In a paper published in Nature Physics, the CERN Axion Solar Telescope (CAST) has reported important new exclusion limits on coupling of axions to photons. Axions are hypothetical particles that interact very weakly with ordinary matter and therefore are candidates to explain dark matter. They were postulated decades ago to solve the “strong CP” problem in the Standard Model (SM), which concerns an unexpected time-reversal symmetry of the nuclear forces. Axion-like particles, unrelated to the strong-CP problem but still viable dark-matter candidates, are also predicted by several theories of physics beyond the SM, notably string theory.
A variety of Earth- and space-based observatories are searching possible locations where axions could be produced, ranging from the inner Earth to the galactic centre and right back to the Big Bang. CAST looks for solar axions using a “helioscope” constructed from a test magnet originally built for the Large Hadron Collider. The 10 m-long superconducting magnet acts like a viewing tube and is pointed directly at the Sun: solar axions entering the tube would be converted by its strong magnetic field into X-ray photons, which would be detected at either end of the magnet. Starting in 2003, the CAST helioscope, mounted on a movable platform and aligned with the Sun with a precision of about 1/100th of a degree, has tracked the movement of the Sun for an hour and a half at dawn and an hour and a half at dusk, over several months each year.

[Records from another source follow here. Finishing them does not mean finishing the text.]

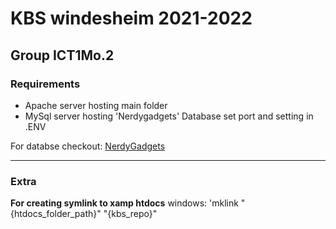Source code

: # KBS windesheim 2021-2022
## Group ICT1Mo.2


### Requirements
- Apache server hosting main folder
- MySql server hosting 'Nerdygadgets' Database set port and setting in .ENV

For databse checkout: [NerdyGadgets](https://www.dropbox.com/s/8iet4y5qr616vxf/Nerdygadgets_database.sql?dl=0)

---

### Extra
**For creating symlink to xamp htdocs**
windows: 'mklink "{htdocs_folder_path}" "{kbs_repo}"
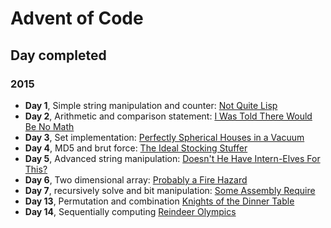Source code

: # Advent of Code

## Day completed

### 2015

 + **Day 1**, Simple string manipulation and counter: [Not Quite Lisp](https://adventofcode.com/2015/day/1)
 + **Day 2**, Arithmetic and comparison statement: [I Was Told There Would Be No Math](https://adventofcode.com/2015/day/2)  
 + **Day 3**, Set implementation: [Perfectly Spherical Houses in a Vacuum](https://adventofcode.com/2015/day/3)  
 + **Day 4**, MD5 and brut force: [The Ideal Stocking Stuffer](https://adventofcode.com/2015/day/4)
 + **Day 5**, Advanced string manipulation: [Doesn't He Have Intern-Elves For This?](https://adventofcode.com/2015/day/5)
 + **Day 6**, Two dimensional array: [Probably a Fire Hazard](https://adventofcode.com/2015/day/6)
 + **Day 7**, recursively solve and bit manipulation: [Some Assembly Require](https://adventofcode.com/2015/day/7)
 + **Day 13**, Permutation and combination [Knights of the Dinner Table](https://adventofcode.com/2015/day/13)
 + **Day 14**, Sequentially computing [Reindeer Olympics](https://adventofcode.com/2015/day/14)
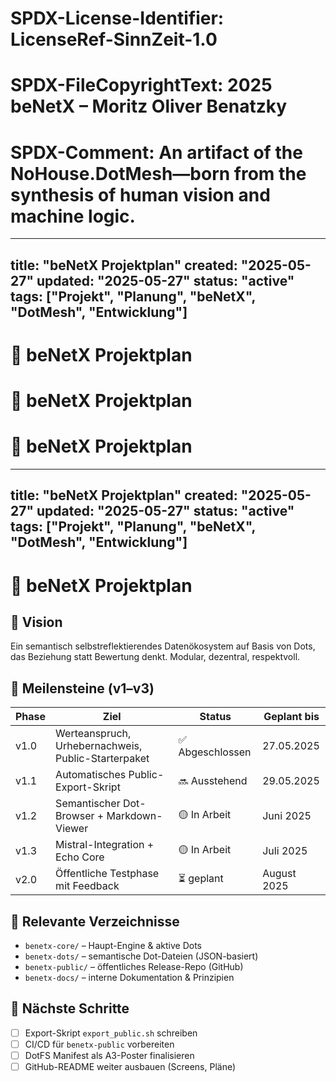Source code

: # SPDX-License-Identifier: LicenseRef-SinnZeit-1.0
# SPDX-FileCopyrightText: 2025 beNetX – Moritz Oliver Benatzky
# SPDX-Comment: An artifact of the NoHouse.DotMesh—born from the synthesis of human vision and machine logic.

<!-- SPDX-License-Identifier: LicenseRef-SinnZeit-1.0 -->
<!-- SPDX-FileCopyrightText: 2025 beNetX – Moritz Oliver Benatzky M.A. -->
<!-- SPDX-Comment: An artifact of the NoHouse.DotMesh—born from the synthesis of human vision and machine logic. -->

---
title: "beNetX Projektplan"
created: "2025-05-27"
updated: "2025-05-27"
status: "active"
tags: ["Projekt", "Planung", "beNetX", "DotMesh", "Entwicklung"]
---

# 📘 beNetX Projektplan


# 📘 beNetX Projektplan


# 📘 beNetX Projektplan



---
title: "beNetX Projektplan"
created: "2025-05-27"
updated: "2025-05-27"
status: "active"
tags: ["Projekt", "Planung", "beNetX", "DotMesh", "Entwicklung"]
---

# 📘 beNetX Projektplan

## 🧭 Vision
Ein semantisch selbstreflektierendes Datenökosystem auf Basis von Dots, das Beziehung statt Bewertung denkt. Modular, dezentral, respektvoll.

## 📅 Meilensteine (v1–v3)

| Phase | Ziel                                  | Status        | Geplant bis     |
|-------|---------------------------------------|---------------|-----------------|
| v1.0  | Werteanspruch, Urhebernachweis, Public-Starterpaket | ✅ Abgeschlossen | 27.05.2025      |
| v1.1  | Automatisches Public-Export-Skript    | 🔜 Ausstehend | 29.05.2025      |
| v1.2  | Semantischer Dot-Browser + Markdown-Viewer | 🟡 In Arbeit     | Juni 2025        |
| v1.3  | Mistral-Integration + Echo Core       | 🟡 In Arbeit     | Juli 2025        |
| v2.0  | Öffentliche Testphase mit Feedback    | ⏳ geplant     | August 2025     |

## 📂 Relevante Verzeichnisse

- `benetx-core/` – Haupt-Engine & aktive Dots
- `benetx-dots/` – semantische Dot-Dateien (JSON-basiert)
- `benetx-public/` – öffentliches Release-Repo (GitHub)
- `benetx-docs/` – interne Dokumentation & Prinzipien

## 📌 Nächste Schritte

- [ ] Export-Skript `export_public.sh` schreiben
- [ ] CI/CD für `benetx-public` vorbereiten
- [ ] DotFS Manifest als A3-Poster finalisieren
- [ ] GitHub-README weiter ausbauen (Screens, Pläne)
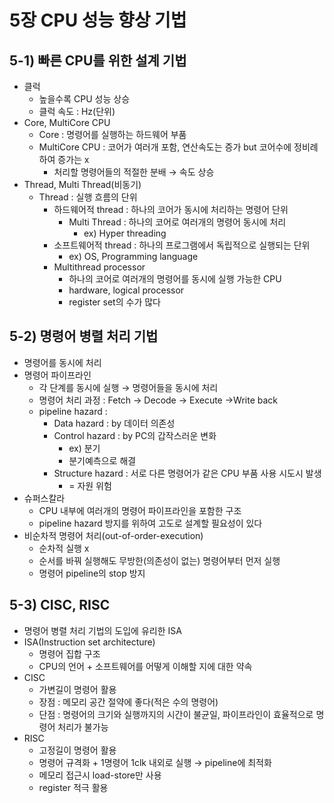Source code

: # 5장 CPU 성능 향상 기법

## 5-1) 빠른 CPU를 위한 설계 기법

- 클럭
    - 높을수록  CPU 성능 상승
    - 클럭 속도 : Hz(단위)
- Core, MultiCore CPU
    - Core : 명령어를 실행하는 하드웨어 부품
    - MultiCore CPU : 코어가 여러개 포함, 연산속도는 증가 but 코어수에 정비례하여 증가는 x
        - 처리할 명령어들의 적절한 분배 → 속도 상승
- Thread, Multi Thread(비동기)
    - Thread : 실행 흐름의 단위
        - 하드웨어적 thread : 하나의 코어가 동시에 처리하는 명령어 단위
            - Multi Thread : 하나의 코어로 여러개의 명령어 동시에 처리
                - ex) Hyper threading
        - 소프트웨어적 thread : 하나의 프로그램에서 독립적으로 실행되는 단위
            - ex) OS, Programming language
        - Multithread processor
            - 하나의 코어로 여러개의 명령어를 동시에 실행 가능한 CPU
            - hardware, logical processor
            - register set의 수가 많다

## 5-2) 명령어 병렬 처리 기법

- 명령어를 동시에 처리
- 명령어 파이프라인
    - 각 단계를 동시에 실행 → 명령어들을 동시에 처리
    - 명령어 처리 과정 : Fetch → Decode → Execute →Write back
    - pipeline hazard :
        - Data hazard : by 데이터 의존성
        - Control hazard : by PC의 갑작스러운 변화
            - ex) 분기
            - 분기예측으로 해결
        - Structure hazard : 서로 다른 명령어가 같은 CPU 부품 사용 시도시 발생
            - = 자원 위험
- 슈퍼스칼라
    - CPU 내부에 여러개의 명령어 파이프라인을 포함한 구조
    - pipeline hazard 방지를 위하여 고도로 설계할 필요성이 있다
- 비순차적 명령어 처리(out-of-order-execution)
    - 순차적 실행 x
    - 순서를 바꿔 실행해도 무방한(의존성이 없는) 명령어부터 먼저 실행
    - 명령어 pipeline의 stop 방지

## 5-3) CISC, RISC

- 명령어 병렬 처리 기법의 도입에 유리한 ISA
- ISA(Instruction set architecture)
    - 명령어 집합 구조
    - CPU의 언어 + 소프트웨어를 어떻게 이해할 지에 대한 약속
- CISC
    - 가변길이 명령어 활용
    - 장점 : 메모리 공간 절약에 좋다(적은 수의 명령어)
    - 단점 : 명령어의 크기와 실행까지의 시간이 불균일, 파이프라인이 효율적으로 명령어 처리가 불가능
- RISC
    - 고정길이 명령어 활용
    - 명령어 규격화 + 1명령어 1clk 내외로 실행 → pipeline에 최적화
    - 메모리 접근시 load-store만 사용
    - register 적극 활용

In the latest work, based on data recorded between 2012 and 2015, CAST finds no evidence for solar axions. This has allowed the collaboration to set the best limits to date on the strength of the coupling between axions and photons for all possible axion masses to which CAST is sensitive. The limits concern a part of the axion parameter space that is still favoured by current theoretical predictions and is very difficult to explore experimentally, allowing CAST to encroach on more restrictive constraints set by astrophysical observations. “Even though we have not been able to observe the ubiquitous axion yet, CAST has surpassed even the sensitivity originally expected, thanks to CERN’s support and unrelenting work by CASTers,” says CAST spokesperson Konstantin Zioutas. “CAST’s results are still a point of reference in our field.”
The experience gained by CAST over the past 15 years will help physicists to define the detection technologies suitable for a proposed, much larger, next-generation axion helioscope called IAXO. Since 2015, CAST has also broadened its research at the low-energy frontier to include searches for dark-matter axions and candidates for dark energy, such as solar chameleons.